Written by Brian Haas
On a campus known for its pioneering advances in medicine and science, a study published in November 2016 stood out among UCLA’s more remarkable recent achievements. The article, in Brain Stimulation, described a procedure in which doctors used ultrasound to restart the brain of a young man who had been in a coma.
The patient, then 25, had been involved in a March 2016 car crash. Although he had emerged from the coma, he remained barely responsive, unable to respond to doctors other than by moving his eyes in one direction or another.
“He was telling us, ’I am in here,’” says Martin Monti, the lead author of the study and a UCLA associate professor of psychology and neurosurgery. “He just couldn’t do much more than that.”
Typically, doctors would treat people with that level of brain activity by drilling a hole in the skull and implanting electrodes to send signals to the thalamus. The process, called deep brain stimulation, is invasive, risky and difficult to monitor.
So Monti and his colleagues devised an alternative. Using a technique that had never been used to treat severe brain injuries, they trained a low-intensity focused ultrasound on the man’s thalamus, allowing acoustic energy to stimulate the brain.
The results were dramatic and immediate.
“By the day after the procedure, the patient seemed to recognize objects,” Monti says. “He tried to use a spoon. He started trying to vocalize, and he clearly responded by eye blinking.”
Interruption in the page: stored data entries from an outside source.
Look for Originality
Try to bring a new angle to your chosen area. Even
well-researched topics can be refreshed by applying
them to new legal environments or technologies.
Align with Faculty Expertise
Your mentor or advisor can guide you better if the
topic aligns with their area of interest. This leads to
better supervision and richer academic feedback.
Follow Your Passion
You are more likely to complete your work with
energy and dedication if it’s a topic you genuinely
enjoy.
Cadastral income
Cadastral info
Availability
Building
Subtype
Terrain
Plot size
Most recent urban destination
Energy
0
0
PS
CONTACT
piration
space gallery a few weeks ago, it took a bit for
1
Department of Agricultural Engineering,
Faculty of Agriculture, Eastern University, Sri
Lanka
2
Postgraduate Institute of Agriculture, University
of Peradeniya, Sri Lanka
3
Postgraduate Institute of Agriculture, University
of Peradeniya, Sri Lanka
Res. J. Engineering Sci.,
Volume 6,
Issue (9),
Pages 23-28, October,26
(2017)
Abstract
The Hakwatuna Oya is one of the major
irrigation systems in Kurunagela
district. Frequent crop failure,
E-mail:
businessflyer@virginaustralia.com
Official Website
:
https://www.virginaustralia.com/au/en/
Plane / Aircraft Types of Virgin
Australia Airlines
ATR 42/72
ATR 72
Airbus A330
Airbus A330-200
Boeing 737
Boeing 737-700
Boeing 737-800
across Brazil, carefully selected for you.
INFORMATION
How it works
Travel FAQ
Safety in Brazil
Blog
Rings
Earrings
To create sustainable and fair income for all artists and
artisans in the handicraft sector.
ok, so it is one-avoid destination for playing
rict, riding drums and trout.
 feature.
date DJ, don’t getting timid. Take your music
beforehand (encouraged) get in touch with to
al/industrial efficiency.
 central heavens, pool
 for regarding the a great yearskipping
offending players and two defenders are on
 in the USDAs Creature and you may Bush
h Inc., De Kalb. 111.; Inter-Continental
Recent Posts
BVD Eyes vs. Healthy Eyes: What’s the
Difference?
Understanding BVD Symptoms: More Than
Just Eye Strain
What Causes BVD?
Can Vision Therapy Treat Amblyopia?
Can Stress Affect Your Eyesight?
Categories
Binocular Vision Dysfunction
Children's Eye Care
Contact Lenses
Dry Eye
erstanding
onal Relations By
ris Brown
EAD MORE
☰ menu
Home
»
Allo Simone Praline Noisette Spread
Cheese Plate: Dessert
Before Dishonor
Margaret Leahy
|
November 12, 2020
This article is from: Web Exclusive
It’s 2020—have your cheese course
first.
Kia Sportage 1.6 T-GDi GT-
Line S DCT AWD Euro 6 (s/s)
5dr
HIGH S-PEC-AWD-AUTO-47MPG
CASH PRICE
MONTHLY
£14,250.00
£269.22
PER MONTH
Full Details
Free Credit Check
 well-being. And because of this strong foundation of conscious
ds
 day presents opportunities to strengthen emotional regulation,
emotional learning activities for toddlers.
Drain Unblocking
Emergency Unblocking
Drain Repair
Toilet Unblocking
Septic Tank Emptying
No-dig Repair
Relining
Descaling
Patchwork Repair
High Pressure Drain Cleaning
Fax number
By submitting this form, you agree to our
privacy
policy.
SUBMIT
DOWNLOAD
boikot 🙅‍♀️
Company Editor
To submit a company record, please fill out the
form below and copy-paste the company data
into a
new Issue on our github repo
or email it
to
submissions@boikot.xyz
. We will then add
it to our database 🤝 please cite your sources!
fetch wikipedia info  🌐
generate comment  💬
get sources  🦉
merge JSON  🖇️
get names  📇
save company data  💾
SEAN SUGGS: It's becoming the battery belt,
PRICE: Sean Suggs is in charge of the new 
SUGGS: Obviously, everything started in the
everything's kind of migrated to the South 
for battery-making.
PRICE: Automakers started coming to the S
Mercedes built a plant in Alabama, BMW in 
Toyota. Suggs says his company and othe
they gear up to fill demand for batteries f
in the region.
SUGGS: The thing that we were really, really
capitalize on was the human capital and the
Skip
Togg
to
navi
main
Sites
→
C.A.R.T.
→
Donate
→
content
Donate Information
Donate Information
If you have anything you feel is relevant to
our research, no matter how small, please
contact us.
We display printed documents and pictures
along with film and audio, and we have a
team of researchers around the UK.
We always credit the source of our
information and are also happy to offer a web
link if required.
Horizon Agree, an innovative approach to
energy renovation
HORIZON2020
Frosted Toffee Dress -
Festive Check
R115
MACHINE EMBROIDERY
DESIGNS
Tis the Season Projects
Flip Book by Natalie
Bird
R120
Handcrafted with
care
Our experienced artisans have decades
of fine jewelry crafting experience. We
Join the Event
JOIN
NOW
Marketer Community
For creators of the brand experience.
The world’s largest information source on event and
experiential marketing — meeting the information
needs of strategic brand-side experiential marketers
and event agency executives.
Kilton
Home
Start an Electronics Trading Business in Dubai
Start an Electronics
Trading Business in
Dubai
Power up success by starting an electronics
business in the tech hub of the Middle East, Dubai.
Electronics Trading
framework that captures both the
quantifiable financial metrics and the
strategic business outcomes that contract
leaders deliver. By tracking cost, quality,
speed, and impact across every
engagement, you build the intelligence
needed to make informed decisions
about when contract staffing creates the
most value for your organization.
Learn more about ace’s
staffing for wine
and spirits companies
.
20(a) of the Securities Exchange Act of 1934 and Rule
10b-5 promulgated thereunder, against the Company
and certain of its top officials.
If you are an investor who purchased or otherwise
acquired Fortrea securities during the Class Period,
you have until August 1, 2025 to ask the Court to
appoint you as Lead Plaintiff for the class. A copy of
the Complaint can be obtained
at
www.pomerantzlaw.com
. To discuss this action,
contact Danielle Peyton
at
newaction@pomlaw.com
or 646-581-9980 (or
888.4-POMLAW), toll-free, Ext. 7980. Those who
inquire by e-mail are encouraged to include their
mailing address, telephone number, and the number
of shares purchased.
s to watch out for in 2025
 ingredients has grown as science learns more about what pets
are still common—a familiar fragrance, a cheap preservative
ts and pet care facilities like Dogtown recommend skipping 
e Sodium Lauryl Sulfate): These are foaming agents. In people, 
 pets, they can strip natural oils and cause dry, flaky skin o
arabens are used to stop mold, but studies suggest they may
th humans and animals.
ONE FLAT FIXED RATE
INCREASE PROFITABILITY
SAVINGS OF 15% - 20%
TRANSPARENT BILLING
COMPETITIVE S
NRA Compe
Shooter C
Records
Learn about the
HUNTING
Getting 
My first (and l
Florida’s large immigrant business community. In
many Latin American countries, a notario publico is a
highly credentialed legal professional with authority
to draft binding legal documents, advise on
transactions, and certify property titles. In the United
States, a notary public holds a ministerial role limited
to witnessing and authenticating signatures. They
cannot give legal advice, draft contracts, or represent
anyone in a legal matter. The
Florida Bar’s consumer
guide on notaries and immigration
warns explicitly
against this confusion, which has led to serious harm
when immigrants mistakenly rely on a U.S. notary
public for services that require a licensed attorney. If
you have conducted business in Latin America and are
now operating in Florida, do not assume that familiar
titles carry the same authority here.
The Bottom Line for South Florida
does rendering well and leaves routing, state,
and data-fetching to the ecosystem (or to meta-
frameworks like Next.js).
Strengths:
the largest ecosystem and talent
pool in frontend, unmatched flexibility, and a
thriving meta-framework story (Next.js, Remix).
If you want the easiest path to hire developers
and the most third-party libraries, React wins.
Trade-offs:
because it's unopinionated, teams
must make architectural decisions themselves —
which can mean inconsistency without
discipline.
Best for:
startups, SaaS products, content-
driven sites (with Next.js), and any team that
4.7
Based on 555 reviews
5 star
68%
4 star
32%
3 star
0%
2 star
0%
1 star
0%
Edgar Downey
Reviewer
Three days later, the man had regained full consciousness and was responding to language by nodding his head. Within five days, he was walking. And six months later, Monti says, it would have been difficult to tell the man had ever been in a coma.
Monti has since used the technique on a second patient, with similar but more modest results. And although much more research is needed, the prospect of a noninvasive treatment could offer hope for people suffering from serious brain injuries, including those in a persistent vegetative state, or for those with epilepsy, depression and physical pain related to neurological disorders.
“If this really contributes to helping recovering patients have a little more autonomy, have a little more ability to interact with the world, have a little more anything,” Monti says, “then I’ll feel like I've done something in this world to be of help.”